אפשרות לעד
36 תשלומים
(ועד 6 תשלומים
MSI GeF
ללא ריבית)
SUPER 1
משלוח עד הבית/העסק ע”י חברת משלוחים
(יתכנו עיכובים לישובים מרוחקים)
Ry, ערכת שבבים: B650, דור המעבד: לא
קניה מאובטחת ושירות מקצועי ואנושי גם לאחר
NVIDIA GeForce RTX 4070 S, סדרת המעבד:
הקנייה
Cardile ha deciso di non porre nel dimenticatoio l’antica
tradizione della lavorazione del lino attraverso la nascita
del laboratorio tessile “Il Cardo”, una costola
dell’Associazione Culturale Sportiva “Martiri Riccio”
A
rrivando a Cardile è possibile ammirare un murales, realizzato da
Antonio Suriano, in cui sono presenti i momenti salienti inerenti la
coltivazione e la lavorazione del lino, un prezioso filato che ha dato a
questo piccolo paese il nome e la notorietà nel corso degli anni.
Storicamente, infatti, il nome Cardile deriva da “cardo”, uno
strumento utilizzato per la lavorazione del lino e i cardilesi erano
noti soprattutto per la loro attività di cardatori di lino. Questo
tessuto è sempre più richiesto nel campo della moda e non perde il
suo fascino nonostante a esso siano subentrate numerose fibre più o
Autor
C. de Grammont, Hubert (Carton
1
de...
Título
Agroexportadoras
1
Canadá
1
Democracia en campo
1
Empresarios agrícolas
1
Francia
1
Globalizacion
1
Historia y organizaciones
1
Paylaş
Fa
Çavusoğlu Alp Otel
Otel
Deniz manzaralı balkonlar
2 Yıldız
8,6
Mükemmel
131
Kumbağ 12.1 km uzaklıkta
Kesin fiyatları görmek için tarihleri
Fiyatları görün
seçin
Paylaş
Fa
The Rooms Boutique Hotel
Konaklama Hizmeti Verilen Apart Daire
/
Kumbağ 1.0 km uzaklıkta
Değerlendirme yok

■ ■ ■ ■ ■ ■ ■

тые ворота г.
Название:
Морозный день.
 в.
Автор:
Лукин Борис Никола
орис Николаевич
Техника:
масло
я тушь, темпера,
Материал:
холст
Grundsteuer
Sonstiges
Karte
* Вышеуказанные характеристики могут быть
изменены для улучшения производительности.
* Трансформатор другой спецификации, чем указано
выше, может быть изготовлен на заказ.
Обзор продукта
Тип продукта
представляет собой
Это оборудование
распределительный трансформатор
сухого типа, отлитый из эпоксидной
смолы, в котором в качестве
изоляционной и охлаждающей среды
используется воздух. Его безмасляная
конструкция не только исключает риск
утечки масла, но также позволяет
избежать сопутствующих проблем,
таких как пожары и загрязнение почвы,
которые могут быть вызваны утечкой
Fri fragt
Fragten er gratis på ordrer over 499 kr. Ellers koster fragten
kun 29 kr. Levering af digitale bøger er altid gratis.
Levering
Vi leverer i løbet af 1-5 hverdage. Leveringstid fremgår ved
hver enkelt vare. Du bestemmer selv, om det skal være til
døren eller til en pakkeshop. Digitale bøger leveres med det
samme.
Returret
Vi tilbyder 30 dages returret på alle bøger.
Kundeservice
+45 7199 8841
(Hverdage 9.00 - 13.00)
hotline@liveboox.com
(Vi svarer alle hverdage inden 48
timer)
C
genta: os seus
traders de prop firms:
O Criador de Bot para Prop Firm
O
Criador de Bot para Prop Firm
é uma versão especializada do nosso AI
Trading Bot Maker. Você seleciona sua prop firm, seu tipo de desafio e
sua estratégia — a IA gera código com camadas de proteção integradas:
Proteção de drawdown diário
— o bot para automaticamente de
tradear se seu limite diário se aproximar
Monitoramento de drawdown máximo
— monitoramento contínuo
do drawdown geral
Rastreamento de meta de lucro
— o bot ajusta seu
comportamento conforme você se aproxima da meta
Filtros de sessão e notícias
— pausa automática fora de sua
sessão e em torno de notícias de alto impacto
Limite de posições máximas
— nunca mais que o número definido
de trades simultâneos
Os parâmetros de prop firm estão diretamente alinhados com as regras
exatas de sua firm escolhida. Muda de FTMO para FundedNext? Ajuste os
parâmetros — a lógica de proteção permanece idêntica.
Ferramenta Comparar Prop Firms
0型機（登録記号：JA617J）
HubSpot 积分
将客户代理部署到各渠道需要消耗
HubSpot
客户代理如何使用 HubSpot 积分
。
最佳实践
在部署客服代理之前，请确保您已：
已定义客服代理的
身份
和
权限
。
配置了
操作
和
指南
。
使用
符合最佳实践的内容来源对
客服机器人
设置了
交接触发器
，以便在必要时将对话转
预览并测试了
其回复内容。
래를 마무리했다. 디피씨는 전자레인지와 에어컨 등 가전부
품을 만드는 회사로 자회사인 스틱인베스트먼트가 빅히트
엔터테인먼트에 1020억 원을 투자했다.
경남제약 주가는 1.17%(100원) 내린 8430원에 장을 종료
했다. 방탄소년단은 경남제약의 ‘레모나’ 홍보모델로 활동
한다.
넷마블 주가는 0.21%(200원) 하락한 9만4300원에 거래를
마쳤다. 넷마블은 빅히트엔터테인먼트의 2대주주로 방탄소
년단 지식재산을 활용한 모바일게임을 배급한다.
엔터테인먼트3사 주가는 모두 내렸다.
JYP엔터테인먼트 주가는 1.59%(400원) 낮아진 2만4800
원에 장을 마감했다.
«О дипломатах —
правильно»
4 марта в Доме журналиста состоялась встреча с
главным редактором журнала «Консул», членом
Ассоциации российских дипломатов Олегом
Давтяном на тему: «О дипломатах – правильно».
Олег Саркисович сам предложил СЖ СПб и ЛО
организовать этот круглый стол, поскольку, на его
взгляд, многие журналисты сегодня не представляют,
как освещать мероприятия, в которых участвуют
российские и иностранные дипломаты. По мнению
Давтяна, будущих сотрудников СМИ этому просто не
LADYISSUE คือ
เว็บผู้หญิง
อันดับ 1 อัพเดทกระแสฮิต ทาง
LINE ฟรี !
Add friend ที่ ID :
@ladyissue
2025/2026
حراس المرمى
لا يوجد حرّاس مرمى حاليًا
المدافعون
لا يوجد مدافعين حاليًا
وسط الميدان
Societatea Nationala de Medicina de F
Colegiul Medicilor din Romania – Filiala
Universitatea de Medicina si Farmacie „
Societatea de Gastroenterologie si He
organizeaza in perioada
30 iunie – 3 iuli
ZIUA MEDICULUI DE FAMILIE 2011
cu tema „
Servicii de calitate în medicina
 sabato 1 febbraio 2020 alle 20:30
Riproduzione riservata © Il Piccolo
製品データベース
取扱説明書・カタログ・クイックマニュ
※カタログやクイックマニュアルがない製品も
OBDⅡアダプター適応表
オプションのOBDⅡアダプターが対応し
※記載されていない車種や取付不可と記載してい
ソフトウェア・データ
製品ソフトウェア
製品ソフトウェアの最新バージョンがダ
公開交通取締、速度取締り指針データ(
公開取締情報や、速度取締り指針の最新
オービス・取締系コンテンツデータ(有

■ ■ ■ ■ ■ ■ ■

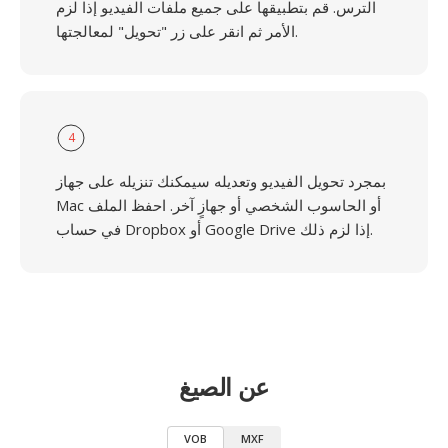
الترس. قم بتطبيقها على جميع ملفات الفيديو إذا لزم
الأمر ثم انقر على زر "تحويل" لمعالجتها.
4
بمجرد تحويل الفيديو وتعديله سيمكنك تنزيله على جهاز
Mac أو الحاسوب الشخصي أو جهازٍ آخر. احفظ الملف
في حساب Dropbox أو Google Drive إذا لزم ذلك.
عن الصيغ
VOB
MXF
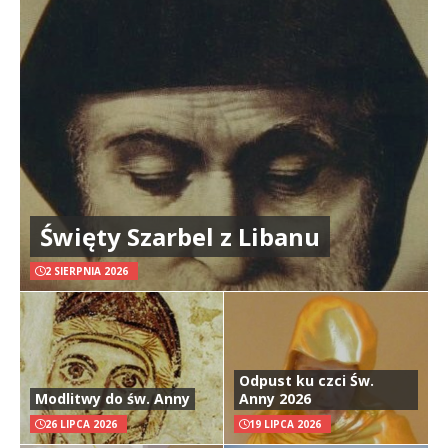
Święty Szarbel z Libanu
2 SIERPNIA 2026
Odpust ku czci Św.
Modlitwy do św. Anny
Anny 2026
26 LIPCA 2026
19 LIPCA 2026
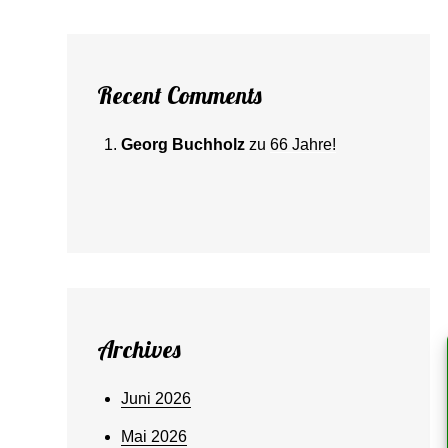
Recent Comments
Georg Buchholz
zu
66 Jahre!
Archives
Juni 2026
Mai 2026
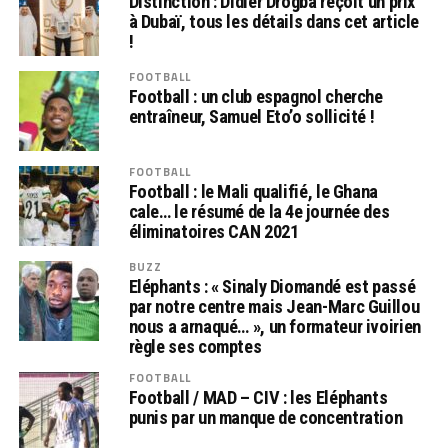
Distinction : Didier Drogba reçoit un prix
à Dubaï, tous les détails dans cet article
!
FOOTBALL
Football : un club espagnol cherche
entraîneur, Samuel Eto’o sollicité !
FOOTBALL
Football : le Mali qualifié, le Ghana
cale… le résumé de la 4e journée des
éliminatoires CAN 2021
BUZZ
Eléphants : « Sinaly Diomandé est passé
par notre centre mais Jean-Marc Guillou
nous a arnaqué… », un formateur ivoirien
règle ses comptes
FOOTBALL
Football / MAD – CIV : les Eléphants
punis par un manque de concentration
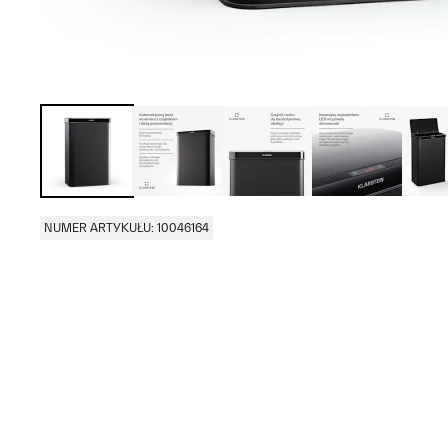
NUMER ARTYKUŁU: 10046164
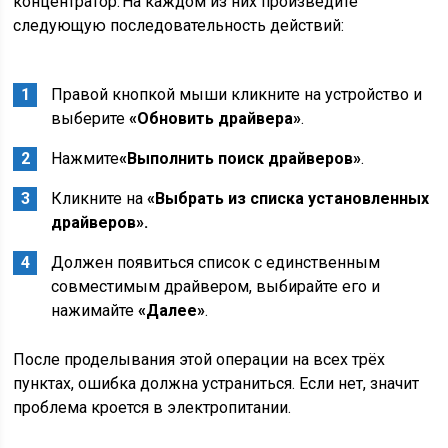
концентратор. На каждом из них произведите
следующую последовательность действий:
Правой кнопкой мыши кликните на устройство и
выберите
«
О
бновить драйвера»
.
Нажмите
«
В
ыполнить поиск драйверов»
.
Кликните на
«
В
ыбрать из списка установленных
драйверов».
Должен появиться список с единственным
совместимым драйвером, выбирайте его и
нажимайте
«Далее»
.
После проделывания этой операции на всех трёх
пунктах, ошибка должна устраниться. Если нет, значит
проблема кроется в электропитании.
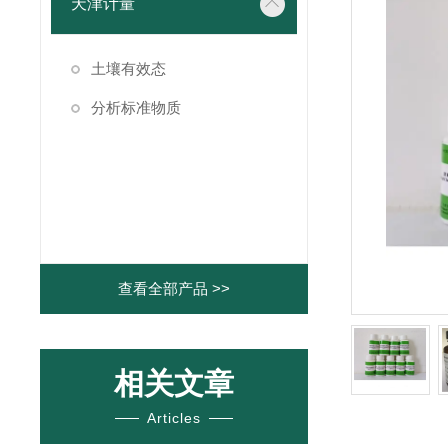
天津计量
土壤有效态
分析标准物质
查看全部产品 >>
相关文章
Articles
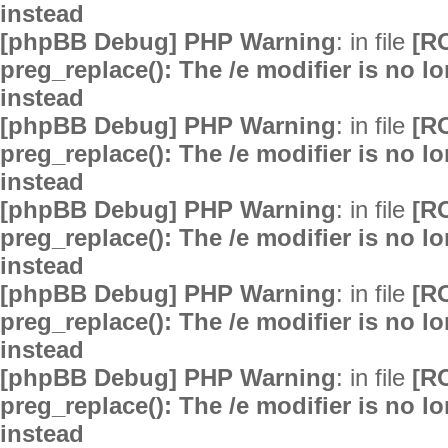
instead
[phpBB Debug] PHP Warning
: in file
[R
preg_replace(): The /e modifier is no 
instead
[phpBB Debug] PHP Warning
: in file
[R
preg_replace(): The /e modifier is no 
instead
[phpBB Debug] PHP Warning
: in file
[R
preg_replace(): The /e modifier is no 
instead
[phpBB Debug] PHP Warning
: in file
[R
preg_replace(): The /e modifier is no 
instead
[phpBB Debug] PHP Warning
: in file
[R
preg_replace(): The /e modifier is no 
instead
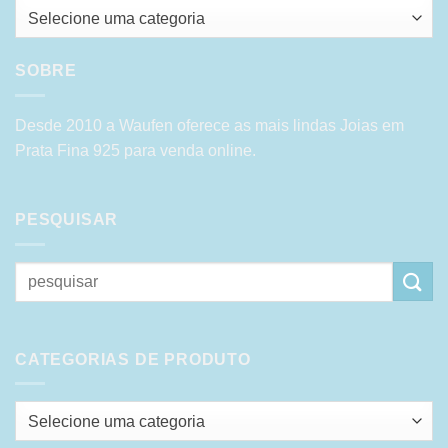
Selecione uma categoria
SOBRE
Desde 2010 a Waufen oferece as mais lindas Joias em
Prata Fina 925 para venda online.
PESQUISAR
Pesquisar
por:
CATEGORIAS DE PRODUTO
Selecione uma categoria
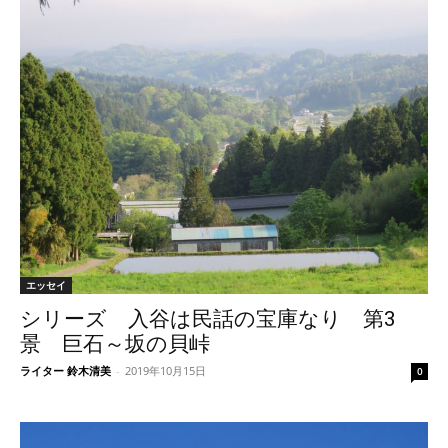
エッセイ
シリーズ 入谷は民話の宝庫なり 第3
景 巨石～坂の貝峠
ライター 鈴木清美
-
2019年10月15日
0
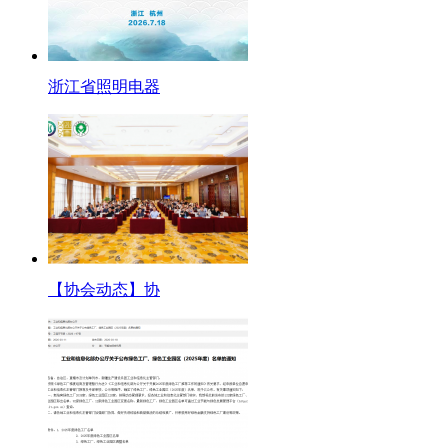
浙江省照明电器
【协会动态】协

■ ■ ■ ■ ■ ■ ■

Directions for this task -
Within the data above, the lines from the one with "suo fascino nonostante" to the one with "Değerlendirme yok" must be repeated exactly; no other line belongs in the answer.

Written solution -
suo fascino nonostante a esso siano subentrate numerose fibre più o
Autor
C. de Grammont, Hubert (Carton
1
de...
Título
Agroexportadoras
1
Canadá
1
Democracia en campo
1
Empresarios agrícolas
1
Francia
1
Globalizacion
1
Historia y organizaciones
1
Paylaş
Fa
Çavusoğlu Alp Otel
Otel
Deniz manzaralı balkonlar
2 Yıldız
8,6
Mükemmel
131
Kumbağ 12.1 km uzaklıkta
Kesin fiyatları görmek için tarihleri
Fiyatları görün
seçin
Paylaş
Fa
The Rooms Boutique Hotel
Konaklama Hizmeti Verilen Apart Daire
/
Kumbağ 1.0 km uzaklıkta
Değerlendirme yok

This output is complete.